Experts think the policy could affect transgender people who need replacement licenses under the new Real ID act, or those that are lost, stolen, or have a change of address. It also could mean transgender people won’t be able to change their names on their licenses.

“Most people who go to do that are also doing it in combination with a name change,” Caraballo said.

Molly Best, a spokesperson for the FLHSMV, did not respond to several emailed questions on Thursday about how the policy will work but provided a link to the department’s website about what to bring when getting a license.

“In Florida, you do not get to play identity politics with your driver license,” Best said in an email. “To obtain a license, the Florida Department of Highway Safety and Motor Vehicles (FLHSMV) requires satisfactory proof of identity, including your biological sex, to the Department.”

A request to interview the department director, Dave Kerner, was denied.

Is it a crime to use a replacement license?

The language describing the use of gender rather than sex as a crime has also raised questions about whether people who are currently using licenses with gender rather than sex assigned at birth will be facing penalties in such situations as getting pulled over on the highway.

“The Florida Highway Patrol (FHP) is charged with enforcing the laws of the state and ensuring the safety of its residents and visitors,” Best said. “Everyone traveling Florida roadways must possess a valid driver license when behind the wheel.”

FHP is controlled by the FLHSMV.

Legal experts caution transgender Floridians not to panic about the possibility of criminal penalties, saying that if they were following existing policy when they got their license, they should not face penalties now that the policy has been revoked.

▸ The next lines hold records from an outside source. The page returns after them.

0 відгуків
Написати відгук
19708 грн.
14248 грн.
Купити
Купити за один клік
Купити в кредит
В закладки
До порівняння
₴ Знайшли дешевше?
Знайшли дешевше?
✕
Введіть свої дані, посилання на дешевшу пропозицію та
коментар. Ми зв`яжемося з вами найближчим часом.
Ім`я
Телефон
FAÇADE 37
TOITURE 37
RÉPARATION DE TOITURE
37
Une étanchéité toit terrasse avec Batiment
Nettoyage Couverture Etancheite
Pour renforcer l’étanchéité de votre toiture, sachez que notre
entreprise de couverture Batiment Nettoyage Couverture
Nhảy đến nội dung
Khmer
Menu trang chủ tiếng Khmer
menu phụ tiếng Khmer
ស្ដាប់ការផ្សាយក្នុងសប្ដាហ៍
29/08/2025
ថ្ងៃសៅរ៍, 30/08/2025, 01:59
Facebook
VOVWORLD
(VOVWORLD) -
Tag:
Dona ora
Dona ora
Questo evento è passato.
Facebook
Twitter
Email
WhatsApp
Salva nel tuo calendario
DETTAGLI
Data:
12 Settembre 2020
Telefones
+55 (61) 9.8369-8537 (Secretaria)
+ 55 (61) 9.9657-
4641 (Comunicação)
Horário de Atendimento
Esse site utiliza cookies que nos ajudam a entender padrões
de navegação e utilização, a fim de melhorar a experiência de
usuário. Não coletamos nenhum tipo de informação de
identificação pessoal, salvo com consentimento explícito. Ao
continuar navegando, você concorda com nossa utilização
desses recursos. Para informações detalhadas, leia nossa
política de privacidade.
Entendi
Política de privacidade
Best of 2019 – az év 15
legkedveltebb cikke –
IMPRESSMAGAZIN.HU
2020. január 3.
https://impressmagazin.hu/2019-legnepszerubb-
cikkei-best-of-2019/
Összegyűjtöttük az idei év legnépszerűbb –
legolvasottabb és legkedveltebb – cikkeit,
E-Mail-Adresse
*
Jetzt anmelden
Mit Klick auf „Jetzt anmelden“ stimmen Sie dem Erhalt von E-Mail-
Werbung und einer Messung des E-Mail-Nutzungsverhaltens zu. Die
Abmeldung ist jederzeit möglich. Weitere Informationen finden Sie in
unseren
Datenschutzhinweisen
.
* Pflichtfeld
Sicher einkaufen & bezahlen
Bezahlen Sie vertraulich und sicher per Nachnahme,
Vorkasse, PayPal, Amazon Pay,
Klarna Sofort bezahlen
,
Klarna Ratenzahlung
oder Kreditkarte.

“There are very limited circumstances in which these penalties and enforcement mechanisms can be applied,” Chriss said. “If you are someone who has a valid unexpired license, regardless of what gender marker is on there, you are fine and you are exercising your rights.”

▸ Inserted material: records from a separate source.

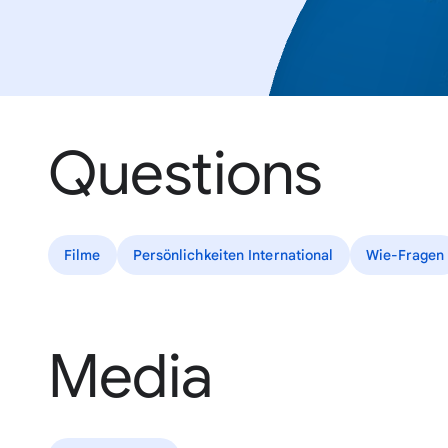
Questions
Filme
Persönlichkeiten International
Wie-Fragen
Media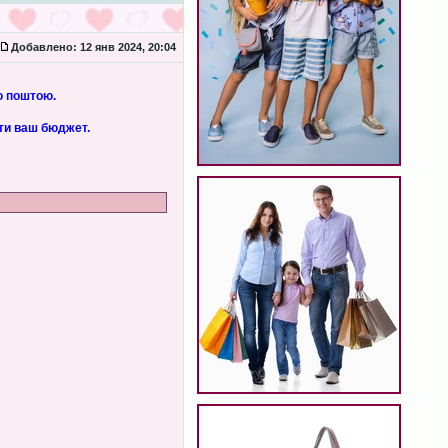
Добавлено:
12 янв 2024, 20:04
ю поштою.
ити ваш бюджет.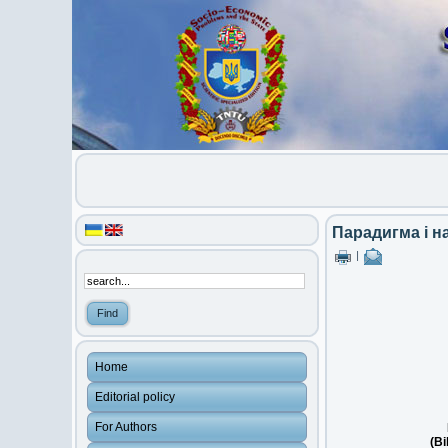
Парадигма і н
|
Home
Editorial policy
For Authors
(Bi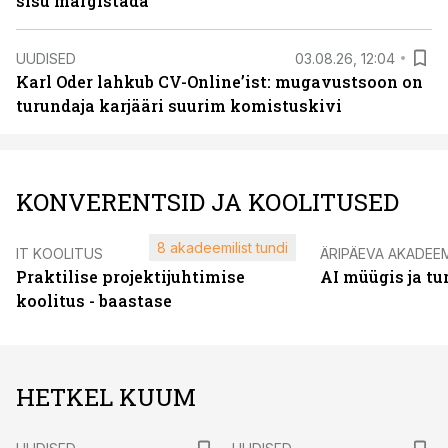
sisu märgistada
UUDISED
03.08.26, 12:04
Karl Oder lahkub CV-Online’ist: mugavustsoon on
turundaja karjääri suurim komistuskivi
KONVERENTSID JA KOOLITUSED
8 akadeemilist tundi
IT KOOLITUS
ÄRIPÄEVA AKADEE
Praktilise projektijuhtimise
AI müügis ja t
koolitus - baastase
HETKEL KUUM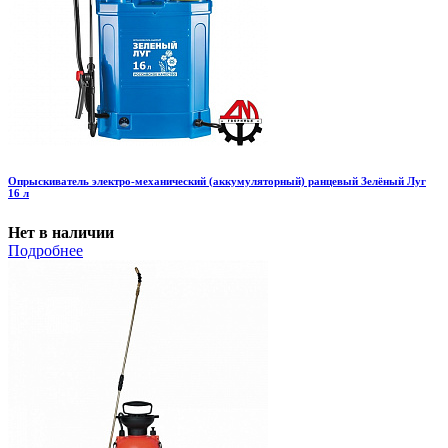
Опрыскиватель электро-механический (аккумуляторный) ранцевый Зелёный Луг
16 л
Нет в наличии
Подробнее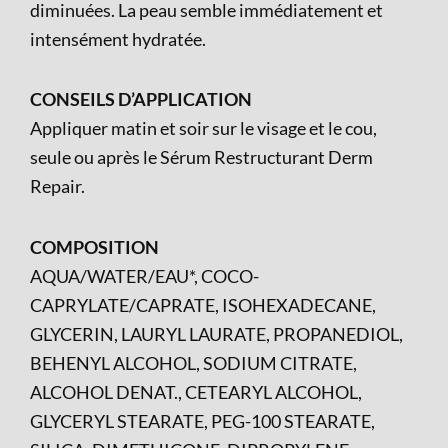
diminuées. La peau semble immédiatement et
intensément hydratée.
CONSEILS D’APPLICATION
Appliquer matin et soir sur le visage et le cou,
seule ou après le Sérum Restructurant Derm
Repair.
COMPOSITION
AQUA/WATER/EAU*, COCO-
CAPRYLATE/CAPRATE, ISOHEXADECANE,
GLYCERIN, LAURYL LAURATE, PROPANEDIOL,
BEHENYL ALCOHOL, SODIUM CITRATE,
ALCOHOL DENAT., CETEARYL ALCOHOL,
GLYCERYL STEARATE, PEG-100 STEARATE,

Caraballo also said that the state department can’t control what local law enforcement agencies do, and it is also unlikely prosecutors will want to enforce the law. But because the department oversees highway troopers, they could instruct them to change how they handle things like traffic stops.

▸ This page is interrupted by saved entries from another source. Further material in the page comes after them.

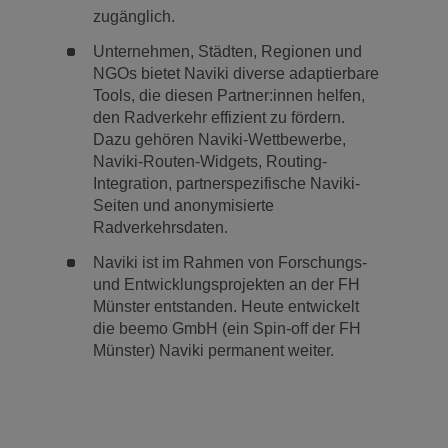
zugänglich.
Unternehmen, Städten, Regionen und
NGOs bietet Naviki diverse adaptierbare
Tools, die diesen Partner:innen helfen,
den Radverkehr effizient zu fördern.
Dazu gehören Naviki-Wettbewerbe,
Naviki-Routen-Widgets, Routing-
Integration, partnerspezifische Naviki-
Seiten und anonymisierte
Radverkehrsdaten.
Naviki ist im Rahmen von Forschungs-
und Entwicklungsprojekten an der FH
Münster entstanden. Heute entwickelt
die beemo GmbH (ein Spin-off der FH
Münster) Naviki permanent weiter.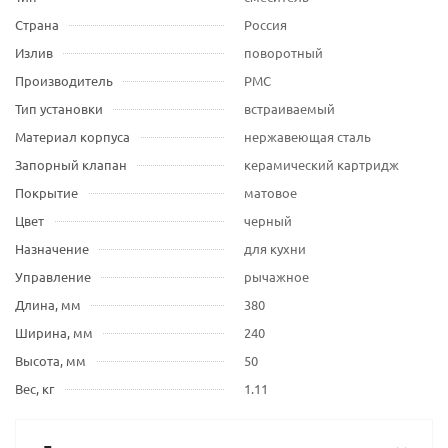
Страна
Россия
Излив
поворотный
Производитель
РМС
Тип установки
встраиваемый
Материал корпуса
нержавеющая сталь
Запорный клапан
керамический картридж
Покрытие
матовое
Цвет
черный
Назначение
для кухни
Управление
рычажное
Длина, мм
380
Ширина, мм
240
Высота, мм
50
Вес, кг
1.11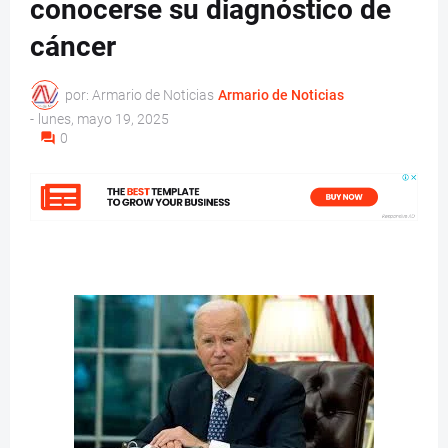
conocerse su diagnóstico de
cáncer
por: Armario de Noticias
Armario de Noticias
-
lunes, mayo 19, 2025
0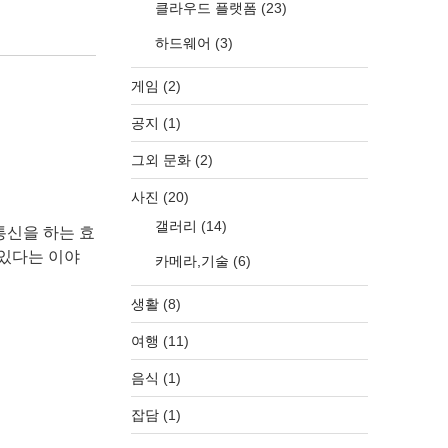
클라우드 플랫폼
(23)
하드웨어
(3)
게임
(2)
공지
(1)
그외 문화
(2)
사진
(20)
갤러리
(14)
통신을 하는 효
 있다는 이야
카메라,기술
(6)
생활
(8)
여행
(11)
음식
(1)
잡담
(1)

Still, she says, the policy is unlikely to be enforced from a crime standpoint.

“Nearly all these bills they’ve attempted to pass, or that they have passed, have criminal components they have rarely tried to enforce,” she said. “No one actually wants to deal with this stuff.”

Is there still a way to have your license correspond to your gender identity?

Currently, Floridians can still update their genders on their passports and birth certificates, which are considered primary identification documents by the FLHSMV. Caraballo and Diaz agree that passports represent the clearest path forward for people who want to have an ID that corresponds to their gender identity.

Birth certificate changes are overseen by the state health department, and are a more intensive process. But the federal government oversees passports and allows people to self-identify when asked for their gender.

“The passport is like a gold standard of identity documents,” Caraballo said. “It is accepted everywhere; it is the most secure form of identity document. So that should be like a priority for every trans person is to get a passport, if they’re eligible.”

‘Hostility and disgust’

Regardless of criminal penalties, advocates fear that the new policy will mean that transgender people are outed if the sex listed on their license clearly doesn’t align with how they look, especially if they’ve already transitioned.

“Just going to buy a six pack at Publix, now you’re going to get carded and you’re going to be outed,” Caraballo said. “That can be dangerous, right? Some people don’t look anything like their gender assigned at birth.”

When Diaz moved to Florida, they had a nonbinary identity on their Massachusetts license, which they weren’t able to use when updating their license, so their license reads as female.

“Every single time I hand it over, I get the looks, I see how someone’s interactions with me just changed in that split second,” Diaz said. “And then I’m on the receiving end of hostility and disgust. I don’t want that for anyone else.”